Cast iron cuisine: Chefs light fire, taste success at class

2021-12-25 02:11:08 By : Mr. Gang Liu

Camp chefs who can take the heat get out of the kitchen and head outdoors to cook up coal-fired cuisine in sturdy Dutch ovens.

Teams of cooks new to Dutch oven cookery gathered on a chilly autumn Saturday at the J.B. and Johnelle Hunt Family Ozark Highlands Nature Center in Springdale. Dutch ovens were set out on tables before them, along with a recipe and ingredients to cook their first Dutch oven dish.

Their teachers were nature center staff and volunteers who coached the cooks every step of the way, from mixing ingredients to firing up charcoal briquettes that brought the heat.

Charcoal briquettes are the ticket to turn out perfectly done Dutch oven treats. Briquettes are used on the bottom and on the lid of these heavy-duty cast iron cooking devices that look like big round pots with lids. Many recipes tell exactly how many briquettes to use on the bottom and on the lid to regulate temperature and cooking time.

Not all Dutch ovens are equal.

"You may see Dutch ovens that are designed for kitchen use, but a camping Dutch oven has three legs on the bottom and a lip around the outside of the lid so the charcoal doesn't fall off,"; explained Schelly Corry, director of the nature center.

Legs hold the pot above the hot charcoal and let air circulate. Camp-style Dutch ovens have a swinging handle for lifting the oven off the coals. They come in all sizes. Ovens with a 10- or 12-inch diameter suit most cooks.

The nature center Dutch oven chefs couldn't wait to taste their first treats even as they mixed ingredients. Lily Price and her mom, Mary Price, were busy at their table stirring up chocolate chip banana nut bread.

"This is our first time," Mary said. "We have no idea what we're doing."

The cooking teams headed outside on a patio to start cooking.

Marisol Alcaraz with the nature center staff showed how to start charcoal using a charcoal chimney. It's a round cylinder that looks like a steel pitcher. Charcoal is placed inside and a wad of paper gets lit under the charcoal. In a few minutes the briquettes are white hot and ready to go.

Always use briquettes, not lump charcoal, she added.

Chefs visited and waited anxiously while their recipes cooked sight unseen in the Dutch ovens. Soon the moment of truth arrived. These first-timers lifted their Dutch oven lids, much to the delight of their noses and eyeballs. Every dish turned out delightfully well.

Mom and daughter gazed at their masterpiece chocolate chip banana nut bread.
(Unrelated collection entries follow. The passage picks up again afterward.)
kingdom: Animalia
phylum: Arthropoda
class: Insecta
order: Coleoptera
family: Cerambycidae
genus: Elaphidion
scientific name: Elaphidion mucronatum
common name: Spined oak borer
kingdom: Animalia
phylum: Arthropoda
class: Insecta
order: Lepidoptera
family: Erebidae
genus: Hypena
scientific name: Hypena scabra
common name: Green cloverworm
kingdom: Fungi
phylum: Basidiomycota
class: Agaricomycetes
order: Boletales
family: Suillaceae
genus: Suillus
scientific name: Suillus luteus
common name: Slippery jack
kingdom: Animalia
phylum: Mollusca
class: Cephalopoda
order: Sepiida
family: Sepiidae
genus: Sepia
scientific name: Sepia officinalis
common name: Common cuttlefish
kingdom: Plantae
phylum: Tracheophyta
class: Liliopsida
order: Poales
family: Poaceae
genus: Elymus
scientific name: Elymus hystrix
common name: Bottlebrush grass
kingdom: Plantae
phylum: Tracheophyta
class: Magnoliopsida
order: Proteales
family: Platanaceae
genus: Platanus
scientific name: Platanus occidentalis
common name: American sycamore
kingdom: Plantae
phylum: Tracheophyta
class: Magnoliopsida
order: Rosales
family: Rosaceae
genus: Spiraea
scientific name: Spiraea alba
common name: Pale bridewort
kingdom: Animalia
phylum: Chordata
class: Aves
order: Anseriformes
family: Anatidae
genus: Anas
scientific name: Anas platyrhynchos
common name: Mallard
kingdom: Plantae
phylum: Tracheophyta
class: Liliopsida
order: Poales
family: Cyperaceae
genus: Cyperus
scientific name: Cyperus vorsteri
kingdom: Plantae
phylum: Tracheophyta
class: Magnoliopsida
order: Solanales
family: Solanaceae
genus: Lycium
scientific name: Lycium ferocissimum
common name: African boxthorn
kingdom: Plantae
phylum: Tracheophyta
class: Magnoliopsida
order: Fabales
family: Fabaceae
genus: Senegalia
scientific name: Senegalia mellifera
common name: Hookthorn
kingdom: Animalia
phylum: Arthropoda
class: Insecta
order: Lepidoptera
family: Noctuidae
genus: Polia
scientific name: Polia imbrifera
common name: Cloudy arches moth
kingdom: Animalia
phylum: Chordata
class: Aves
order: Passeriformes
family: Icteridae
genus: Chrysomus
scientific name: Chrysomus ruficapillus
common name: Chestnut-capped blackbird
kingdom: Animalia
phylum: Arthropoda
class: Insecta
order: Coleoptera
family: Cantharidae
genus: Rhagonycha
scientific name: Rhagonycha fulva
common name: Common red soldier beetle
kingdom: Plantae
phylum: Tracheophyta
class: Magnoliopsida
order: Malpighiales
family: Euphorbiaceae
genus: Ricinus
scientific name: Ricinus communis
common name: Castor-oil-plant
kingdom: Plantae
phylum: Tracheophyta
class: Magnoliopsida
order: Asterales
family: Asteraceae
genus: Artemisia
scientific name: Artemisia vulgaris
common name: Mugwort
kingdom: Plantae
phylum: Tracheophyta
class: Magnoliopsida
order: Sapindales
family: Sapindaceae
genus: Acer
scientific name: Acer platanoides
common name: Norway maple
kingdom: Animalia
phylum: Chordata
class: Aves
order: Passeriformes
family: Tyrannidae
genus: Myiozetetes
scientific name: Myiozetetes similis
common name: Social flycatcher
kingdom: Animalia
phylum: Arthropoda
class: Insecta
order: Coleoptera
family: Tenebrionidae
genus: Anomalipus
The whole gang couldn't wait to dig in to the mountain man breakfast, with potatoes, eggs, melted cheddar cheese and veggies that Heather Cook and her husband, Tony Cook, fixed for the first time.

Feasting may have been the best part of the class for these now experienced Dutch oven cooks. With plates in hand, they browsed the buffet of dishes still hot in the cast iron pots. Cooks and their teachers sat down together for a delicious lunch they'd prepared themselves.

Each left with a new cooking skill and recipes to take home, perhaps with a stop to shop for their own Dutch oven.

Regardless of the name, a Dutch oven can be used many ways. With the lid on, it's an oven. Food can be baked, braised, stewed or roasted. Without the lid, it becomes a kettle for boiling, deep frying or heating food quickly over an open fire. The lid can be used as a griddle.